This felt like a bunch of his earlier films smashed together, which forced him to simplify ideas he's covered elsewhere and made it difficult to tie all the various threads and storylines together. His takes on Putin, Syria and the US election were both especially shallow, and many of the connections he draws with his central thesis seem tenuous. For instance, Russia's military action in Syria isn't incomprehensible or a part of some elaborate psyop, a more independent Middle East is just more conducive to Russia ambition than one divided and under the thumb of America. It's odd that he misses this when early on he brings up Henry Kissinger's attempts to hamper any attempts to for the Arab world to coalesce into a coalition capable of disturbing the balance of power between the Americans and Soviets, exactly the balance of power Putin wants to offset. I wonder if this was an intentional omission to avoid portraying Putin in a "positive" light or just a honest oversight.

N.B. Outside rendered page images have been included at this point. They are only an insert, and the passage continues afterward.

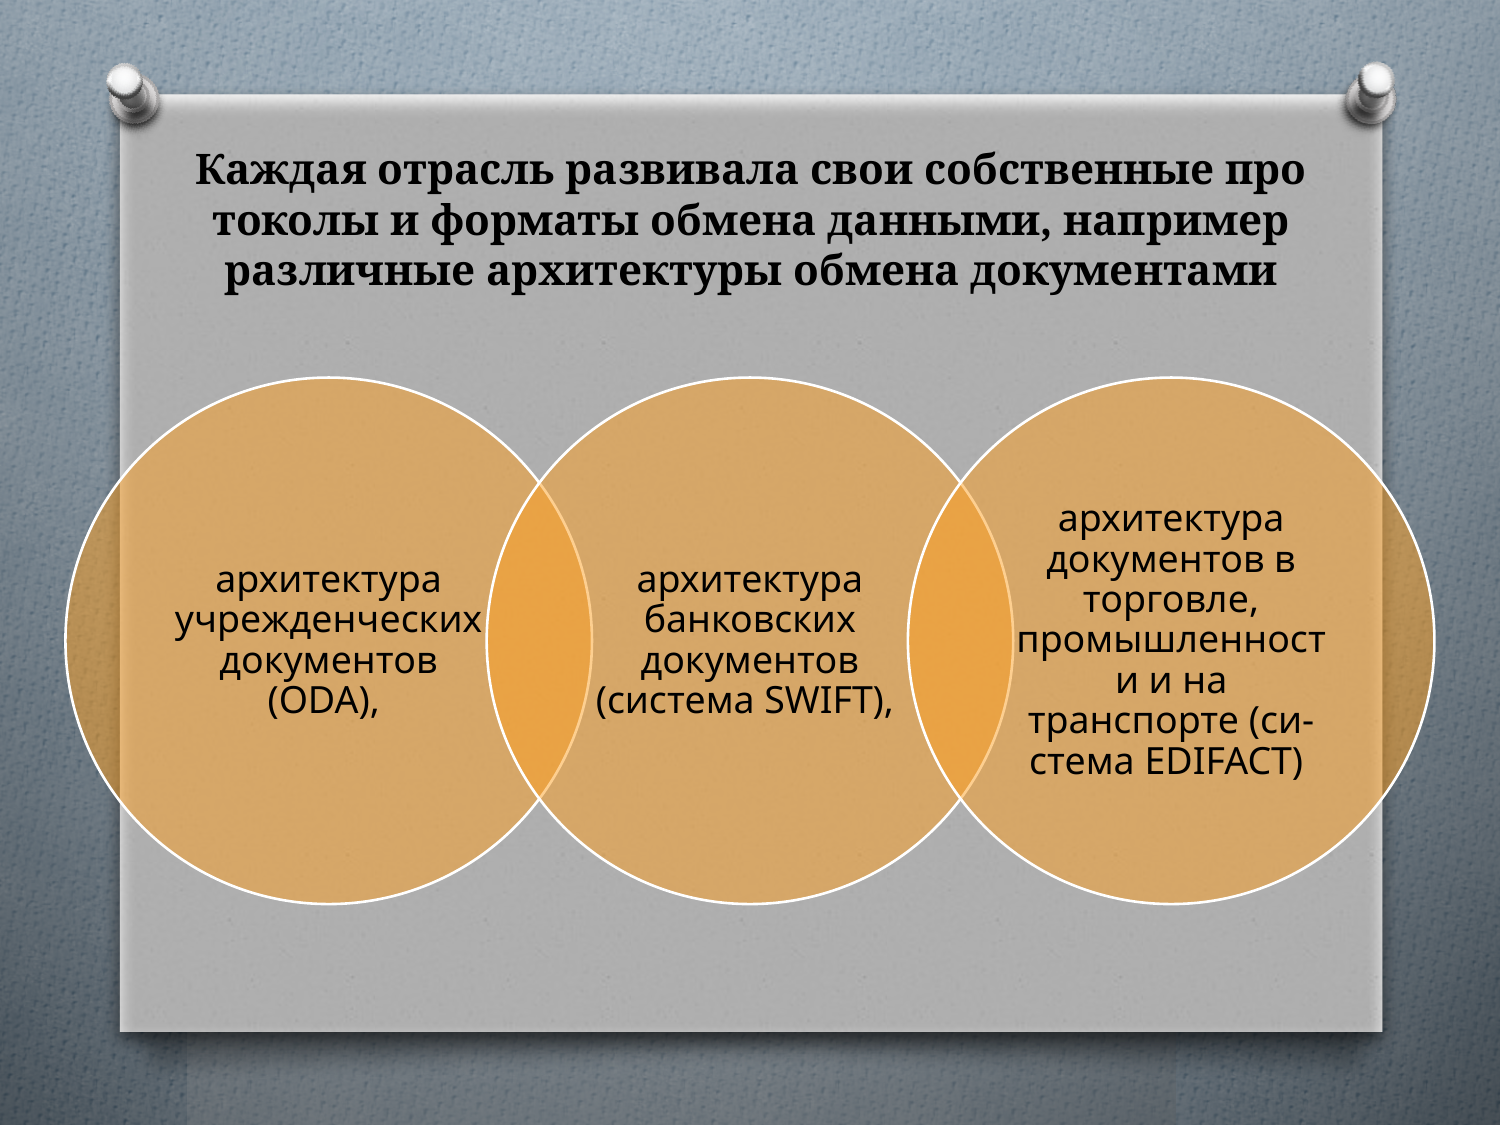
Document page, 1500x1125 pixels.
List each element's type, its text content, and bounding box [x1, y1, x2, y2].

title Каждая отрасль развивала свои собственные про­токолы и форматы обмена данными, например различные архитектуры обмена документами [179, 134, 1323, 290]
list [64, 290, 1436, 991]
picture [1317, 35, 1439, 156]
picture [75, 29, 198, 153]
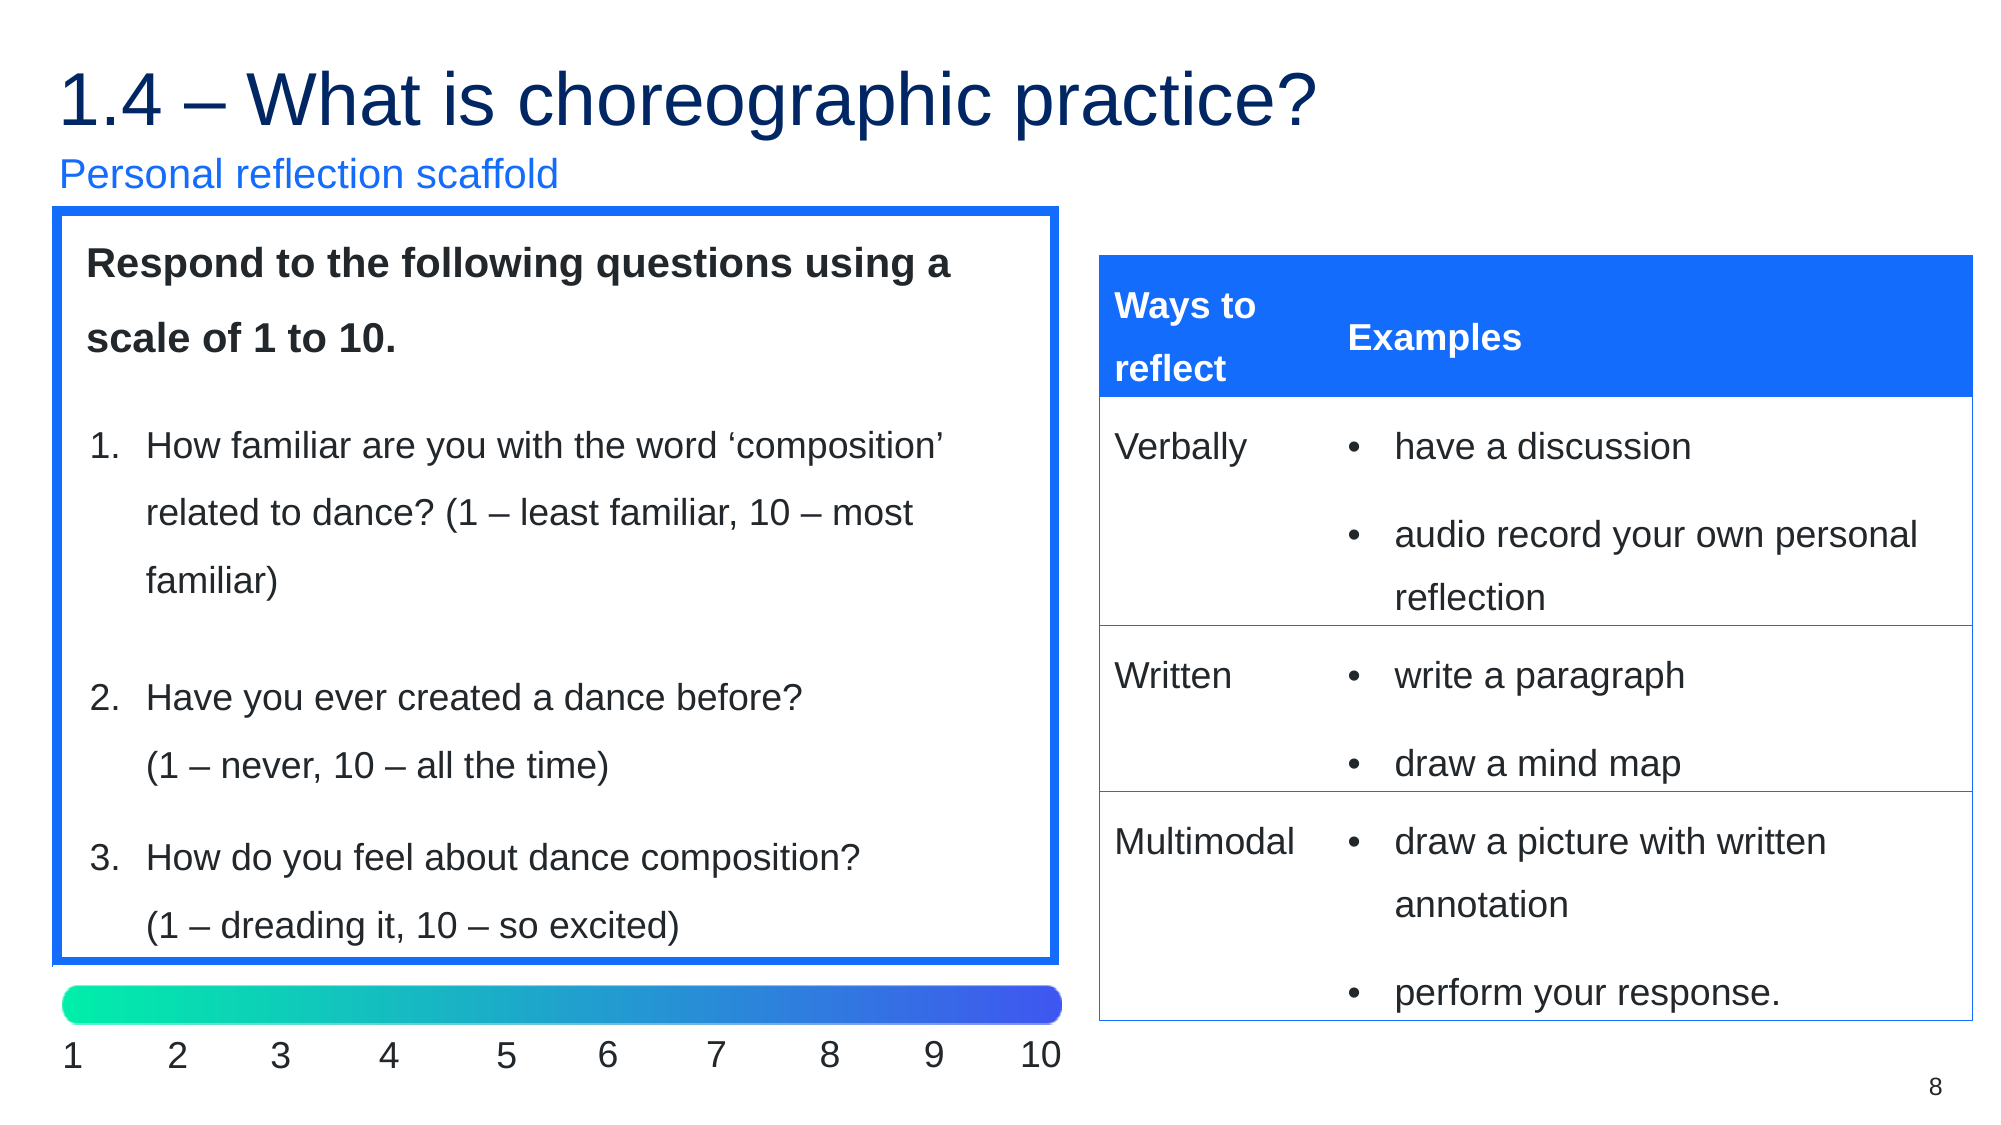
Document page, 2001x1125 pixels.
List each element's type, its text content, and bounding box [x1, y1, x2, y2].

title 1.4 – What is choreographic practice? [59, 60, 1943, 146]
table_cell Verbally [1100, 397, 1333, 625]
table_cell draw a picture with written annotation perform your response. [1333, 792, 1972, 1020]
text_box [23, 965, 1091, 1071]
table_header Examples [1333, 256, 1972, 396]
table_cell Multimodal [1100, 792, 1333, 1020]
slide_number 8 [1824, 1070, 1943, 1101]
list Respond to the following questions using a scale of 1 to 10. How familiar are you with the word ‘composition’ related to dance? (1 – least familiar, 10 – most familiar) Have you ever created a dance before? (1 – never, 10 – all the time) How do you feel about dance composition? (1 – dreading it, 10 – so excited) [56, 210, 1056, 963]
list Personal reflection scaffold [59, 146, 1943, 197]
table_cell Written [1100, 626, 1333, 791]
table_cell have a discussion audio record your own personal reflection [1333, 397, 1972, 625]
table_cell write a paragraph draw a mind map [1333, 626, 1972, 791]
table_header Ways to reflect [1100, 256, 1333, 396]
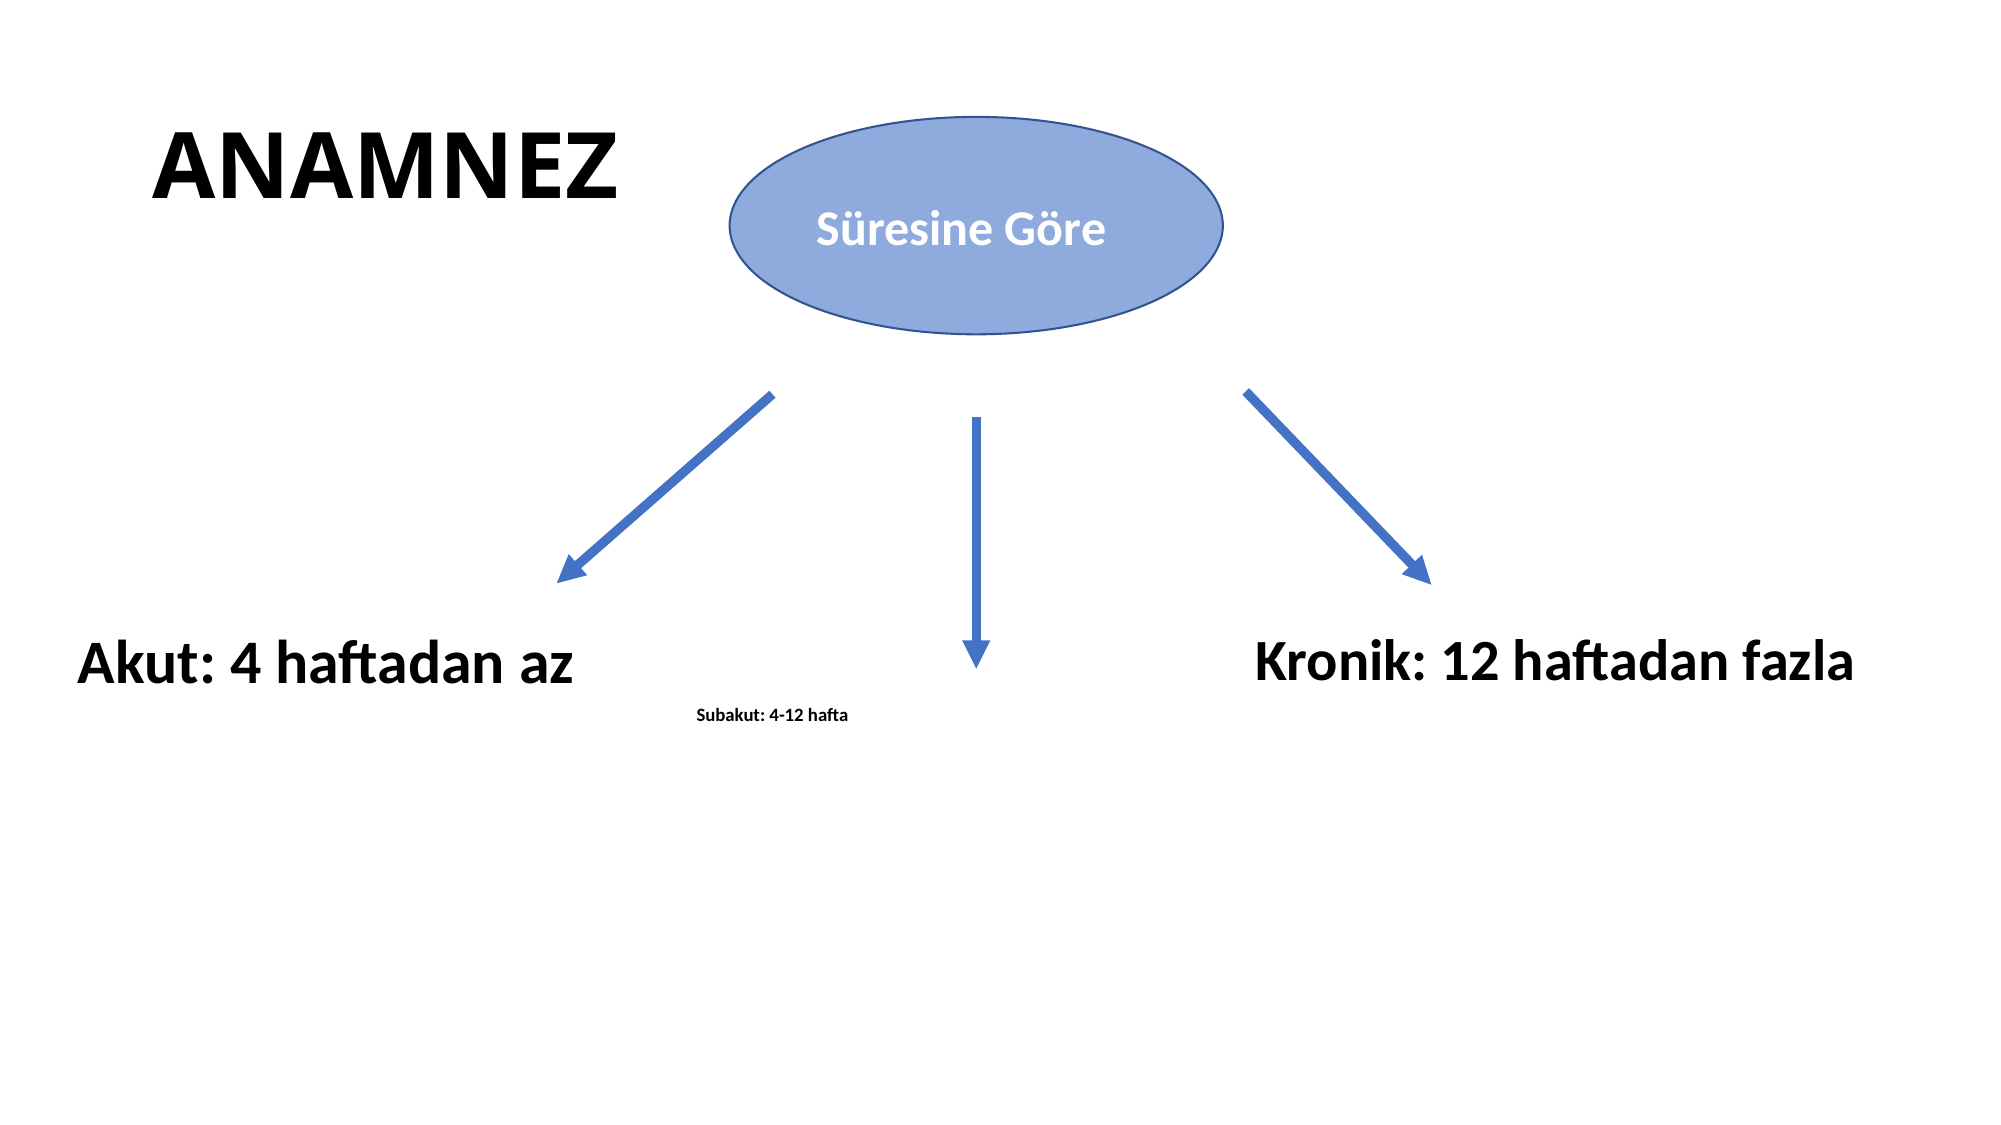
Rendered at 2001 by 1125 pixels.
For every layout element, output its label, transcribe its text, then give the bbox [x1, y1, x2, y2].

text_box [1245, 391, 1432, 585]
text_box Subakut: 4-12 hafta [664, 684, 1262, 818]
list Akut: 4 haftadan az [62, 622, 598, 720]
text_box Kronik: 12 haftadan fazla [1240, 622, 1892, 757]
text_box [556, 394, 773, 584]
text_box Süresine Göre [728, 115, 1224, 336]
title ANAMNEZ [137, 59, 1863, 278]
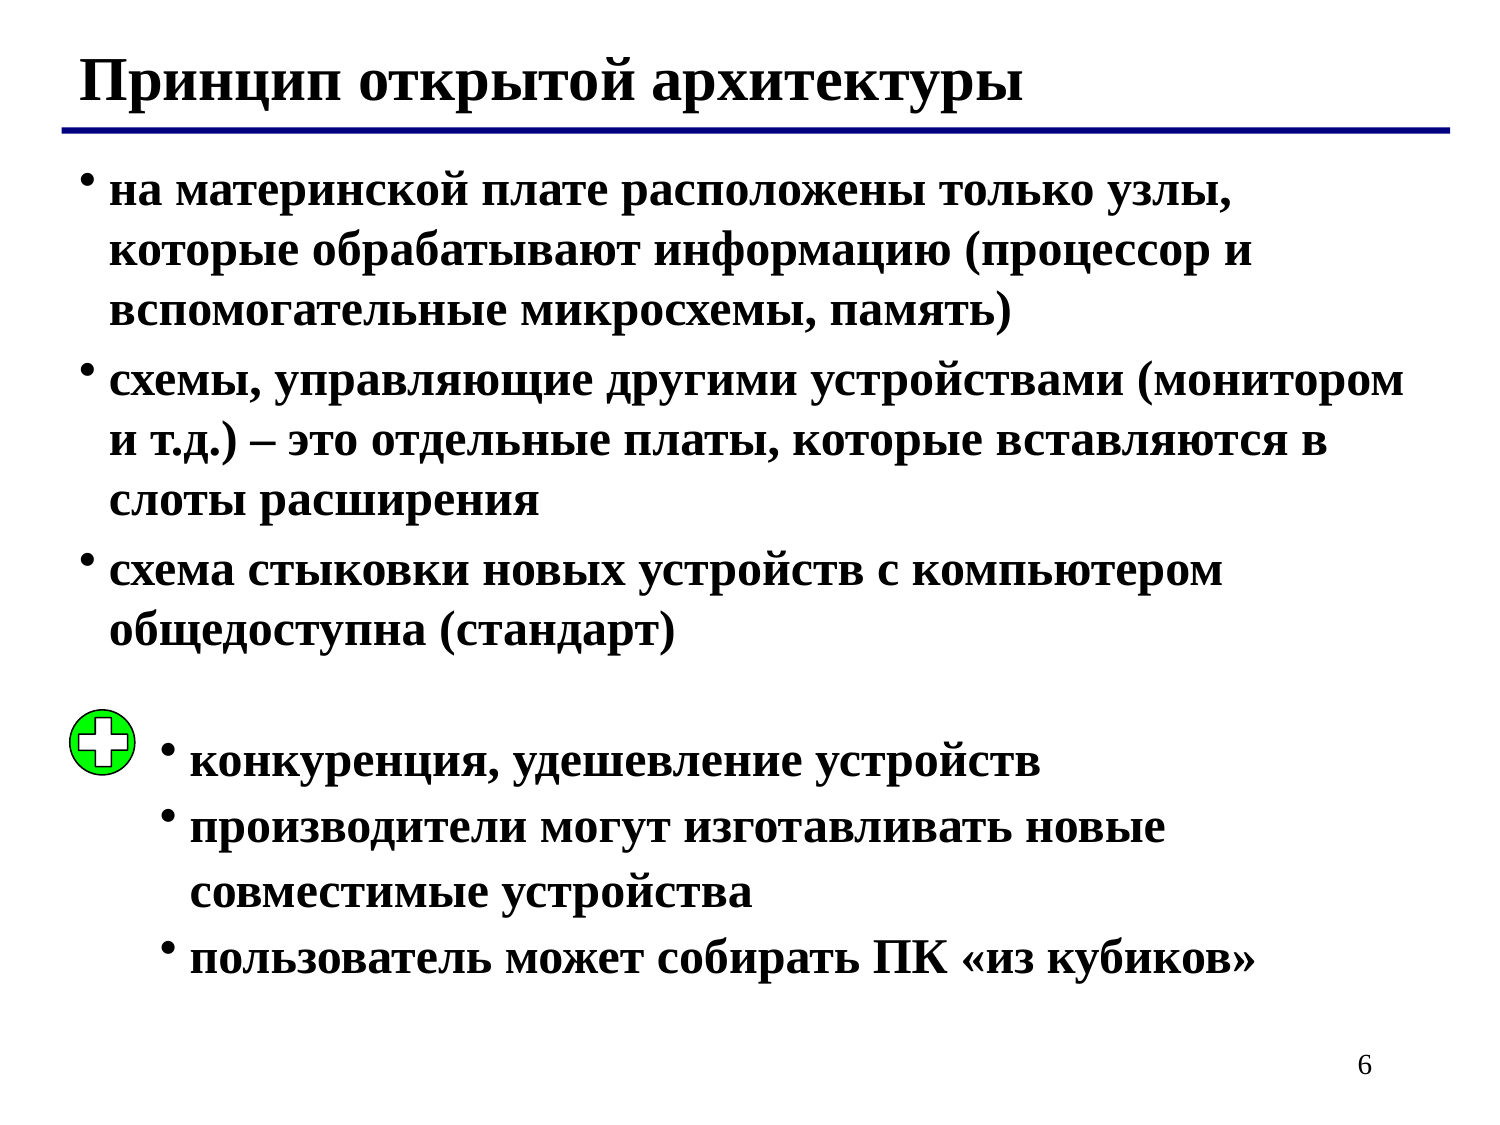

For all its flaws I still really enjoyed "HyerNormalisation", Adam Curt's aesthetic always does a good job of capturing 20th and 21th century's alienating atmosphere.
Taken purely as the work of an auteur (although it's a label I believe Curtis has rejected), the film was good. Aesthetic and certainly not boring at any point... In the end, I do agree with most of the critique here – his approach to the more "current" topics left a bit to be desired. Yet, I think he did end up with some substance on that note, just in a rather underhanded, subliminal way with the sequence in the final 5 minutes.
Finally finished it.
Curtis remains the most interesting documentary film-maker around; his choice of archive, editing and music is superb. His selection of subjects is eclectic and often insightful. But his insistence on telling a story rather than making an argument - and in particular his refusal to offer an alternative to what he criticises - mean that it's more thought-provoking than convincing. His tendency to pick a range of topics that interest him and then try to tie them together in one all encompassing story also remains a double-edged sword; when he finds missed or hidden connections it is fascinating but too often it feels tenuous and forced. But then again this is the point of Curtis - to provoke, not preach.
I always find it useful to keep in mind that his prejudices match his life story: a longing for the political certainties of his father's generation, nostalgia for the revolutions of his youth and criticism of subsequent changes (in particular the Reagan/Thatcher technocracy and fake individualism of the 1980s on).
Others have written good reviews so here are a few extra notes:
His romanticism lets him down - he really believes the journalist is a fearless truth-seeker and teller. No surprise - he came of age in the afterglow of "All the President's Men" - but it means he misses how journalism has changed over time. In particular, the journalists are now just as trapped as the readers in the new insular networks; one of the curiosities of Twitter is being able to see the networks of information journalists follow, which often show how little they expose themselves to contradictory views. Clickbait with its ability to measure the popularity of content also encourages the use of news as a product rather than as information; we're already seeing editors turning newspapers into semi-automated clickbait factories with junior (cheap) hacks as glorified Mechanical Turks who write stories based on PR releases and what the metrics say the audience wants.
He can't process that Brexit and Putin are a counter-force to the nightmare he describes because they come from the right. It's true that Surkov has created "managed reality" for Putin - but Putin also ended the economic chaos, won victory in Chechnya and re-established Russia as a global power. These are just the sort of tangible political achievements Curtis claims to want. But most importantly Putin offers Russians the twin certainties of God and Nation (and means it). Contrast this to the managerial bugman philosophies of the Western technocrats and their shifting "current year" morality (Obama moves in less than a decade from opposing homosexual marriage to imposing it).
He (rightly) attacks the West for imposing its own simple ideological narrative on the Middle East - but then does precisely what he accuses others of in simplifying the complexity of MENA politics. To say that Hafez al-Assad was responsible for the spread of suicide bombing is a gross over-simplification. He's also pretty hypocritical in attacking the US for refusing to engage with Machiavellian MENA politics, then criticising them for doing just that when they cut a deal with Libya to pose as the bad guys so they can get Syria as an ally for Gulf War I. Sure it's lies - but it's also realistic. This should have been a lot more interesting because the current Syrian Civil War is a prime example of managed reality and overlaid narratives - after all, this is a conflict in which one side is a nominally secular national-socialist regime, reliant on Twelver fanatics, immigrant mercenaries, drug-dealing terrorists and realist Orthodox nationalists. What fun he could have with the 2011 Sednaya prison releases or Abu Qa'qa.
In this I think he only scratches the surface of the promised Baudrillardian philosophy. I look forward to his next documentary.